▶ Task details
Reproduce all of the data word for word.

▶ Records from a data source
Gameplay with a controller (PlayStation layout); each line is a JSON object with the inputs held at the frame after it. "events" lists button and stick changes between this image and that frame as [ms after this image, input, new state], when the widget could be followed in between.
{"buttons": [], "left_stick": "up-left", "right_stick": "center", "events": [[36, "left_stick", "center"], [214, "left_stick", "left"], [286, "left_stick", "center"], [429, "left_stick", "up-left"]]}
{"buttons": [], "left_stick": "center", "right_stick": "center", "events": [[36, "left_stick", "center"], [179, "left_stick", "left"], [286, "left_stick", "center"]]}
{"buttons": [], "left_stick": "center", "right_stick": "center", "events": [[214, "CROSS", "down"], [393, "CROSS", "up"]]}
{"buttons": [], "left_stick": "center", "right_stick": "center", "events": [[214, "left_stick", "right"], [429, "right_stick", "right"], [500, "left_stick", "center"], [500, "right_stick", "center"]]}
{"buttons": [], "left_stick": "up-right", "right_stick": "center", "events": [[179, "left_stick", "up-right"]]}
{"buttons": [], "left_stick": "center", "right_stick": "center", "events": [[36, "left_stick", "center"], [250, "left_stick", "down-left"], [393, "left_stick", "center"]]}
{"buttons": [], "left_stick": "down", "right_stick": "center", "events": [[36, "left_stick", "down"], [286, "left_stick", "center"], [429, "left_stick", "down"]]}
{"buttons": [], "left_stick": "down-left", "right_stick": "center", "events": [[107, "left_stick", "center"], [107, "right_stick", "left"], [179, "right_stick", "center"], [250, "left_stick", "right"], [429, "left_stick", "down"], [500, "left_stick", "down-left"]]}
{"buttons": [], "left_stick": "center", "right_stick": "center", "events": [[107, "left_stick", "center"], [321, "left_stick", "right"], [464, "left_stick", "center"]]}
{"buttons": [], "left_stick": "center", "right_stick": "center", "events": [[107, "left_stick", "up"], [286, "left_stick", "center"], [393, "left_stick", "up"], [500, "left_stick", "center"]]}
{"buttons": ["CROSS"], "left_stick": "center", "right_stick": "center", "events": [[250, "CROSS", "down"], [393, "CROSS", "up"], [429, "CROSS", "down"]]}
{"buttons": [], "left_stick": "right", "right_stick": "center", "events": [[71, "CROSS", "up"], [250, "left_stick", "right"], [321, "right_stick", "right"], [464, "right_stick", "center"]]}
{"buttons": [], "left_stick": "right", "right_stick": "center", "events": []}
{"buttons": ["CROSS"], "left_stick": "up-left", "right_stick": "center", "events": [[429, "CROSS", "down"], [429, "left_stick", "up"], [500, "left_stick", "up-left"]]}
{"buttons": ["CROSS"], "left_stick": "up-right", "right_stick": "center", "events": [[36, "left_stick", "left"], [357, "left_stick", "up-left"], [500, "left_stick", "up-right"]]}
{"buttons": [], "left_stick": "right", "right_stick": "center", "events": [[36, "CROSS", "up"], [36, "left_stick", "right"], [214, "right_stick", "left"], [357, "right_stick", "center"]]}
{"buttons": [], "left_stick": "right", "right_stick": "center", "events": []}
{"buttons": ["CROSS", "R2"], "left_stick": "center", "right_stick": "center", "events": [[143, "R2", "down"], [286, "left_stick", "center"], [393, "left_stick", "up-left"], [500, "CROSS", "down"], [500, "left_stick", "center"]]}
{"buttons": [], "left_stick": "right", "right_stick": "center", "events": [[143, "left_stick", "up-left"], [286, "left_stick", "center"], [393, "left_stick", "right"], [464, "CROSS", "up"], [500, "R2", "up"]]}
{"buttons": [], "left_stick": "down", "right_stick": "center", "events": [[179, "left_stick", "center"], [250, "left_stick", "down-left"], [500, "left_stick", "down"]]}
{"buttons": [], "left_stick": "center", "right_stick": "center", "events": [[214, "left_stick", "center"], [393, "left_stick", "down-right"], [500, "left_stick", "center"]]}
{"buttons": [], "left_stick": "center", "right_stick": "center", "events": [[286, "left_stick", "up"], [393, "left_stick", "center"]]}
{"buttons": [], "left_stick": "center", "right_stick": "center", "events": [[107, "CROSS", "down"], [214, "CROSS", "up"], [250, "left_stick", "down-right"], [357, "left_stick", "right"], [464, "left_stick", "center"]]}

▶ The completed task
Gameplay with a controller (PlayStation layout); each line is a JSON object with the inputs held at the frame after it. "events" lists button and stick changes between this image and that frame as [ms after this image, input, new state], when the widget could be followed in between.
{"buttons": [], "left_stick": "up-left", "right_stick": "center", "events": [[36, "left_stick", "center"], [214, "left_stick", "left"], [286, "left_stick", "center"], [429, "left_stick", "up-left"]]}
{"buttons": [], "left_stick": "center", "right_stick": "center", "events": [[36, "left_stick", "center"], [179, "left_stick", "left"], [286, "left_stick", "center"]]}
{"buttons": [], "left_stick": "center", "right_stick": "center", "events": [[214, "CROSS", "down"], [393, "CROSS", "up"]]}
{"buttons": [], "left_stick": "center", "right_stick": "center", "events": [[214, "left_stick", "right"], [429, "right_stick", "right"], [500, "left_stick", "center"], [500, "right_stick", "center"]]}
{"buttons": [], "left_stick": "up-right", "right_stick": "center", "events": [[179, "left_stick", "up-right"]]}
{"buttons": [], "left_stick": "center", "right_stick": "center", "events": [[36, "left_stick", "center"], [250, "left_stick", "down-left"], [393, "left_stick", "center"]]}
{"buttons": [], "left_stick": "down", "right_stick": "center", "events": [[36, "left_stick", "down"], [286, "left_stick", "center"], [429, "left_stick", "down"]]}
{"buttons": [], "left_stick": "down-left", "right_stick": "center", "events": [[107, "left_stick", "center"], [107, "right_stick", "left"], [179, "right_stick", "center"], [250, "left_stick", "right"], [429, "left_stick", "down"], [500, "left_stick", "down-left"]]}
{"buttons": [], "left_stick": "center", "right_stick": "center", "events": [[107, "left_stick", "center"], [321, "left_stick", "right"], [464, "left_stick", "center"]]}
{"buttons": [], "left_stick": "center", "right_stick": "center", "events": [[107, "left_stick", "up"], [286, "left_stick", "center"], [393, "left_stick", "up"], [500, "left_stick", "center"]]}
{"buttons": ["CROSS"], "left_stick": "center", "right_stick": "center", "events": [[250, "CROSS", "down"], [393, "CROSS", "up"], [429, "CROSS", "down"]]}
{"buttons": [], "left_stick": "right", "right_stick": "center", "events": [[71, "CROSS", "up"], [250, "left_stick", "right"], [321, "right_stick", "right"], [464, "right_stick", "center"]]}
{"buttons": [], "left_stick": "right", "right_stick": "center", "events": []}
{"buttons": ["CROSS"], "left_stick": "up-left", "right_stick": "center", "events": [[429, "CROSS", "down"], [429, "left_stick", "up"], [500, "left_stick", "up-left"]]}
{"buttons": ["CROSS"], "left_stick": "up-right", "right_stick": "center", "events": [[36, "left_stick", "left"], [357, "left_stick", "up-left"], [500, "left_stick", "up-right"]]}
{"buttons": [], "left_stick": "right", "right_stick": "center", "events": [[36, "CROSS", "up"], [36, "left_stick", "right"], [214, "right_stick", "left"], [357, "right_stick", "center"]]}
{"buttons": [], "left_stick": "right", "right_stick": "center", "events": []}
{"buttons": ["CROSS", "R2"], "left_stick": "center", "right_stick": "center", "events": [[143, "R2", "down"], [286, "left_stick", "center"], [393, "left_stick", "up-left"], [500, "CROSS", "down"], [500, "left_stick", "center"]]}
{"buttons": [], "left_stick": "right", "right_stick": "center", "events": [[143, "left_stick", "up-left"], [286, "left_stick", "center"], [393, "left_stick", "right"], [464, "CROSS", "up"], [500, "R2", "up"]]}
{"buttons": [], "left_stick": "down", "right_stick": "center", "events": [[179, "left_stick", "center"], [250, "left_stick", "down-left"], [500, "left_stick", "down"]]}
{"buttons": [], "left_stick": "center", "right_stick": "center", "events": [[214, "left_stick", "center"], [393, "left_stick", "down-right"], [500, "left_stick", "center"]]}
{"buttons": [], "left_stick": "center", "right_stick": "center", "events": [[286, "left_stick", "up"], [393, "left_stick", "center"]]}
{"buttons": [], "left_stick": "center", "right_stick": "center", "events": [[107, "CROSS", "down"], [214, "CROSS", "up"], [250, "left_stick", "down-right"], [357, "left_stick", "right"], [464, "left_stick", "center"]]}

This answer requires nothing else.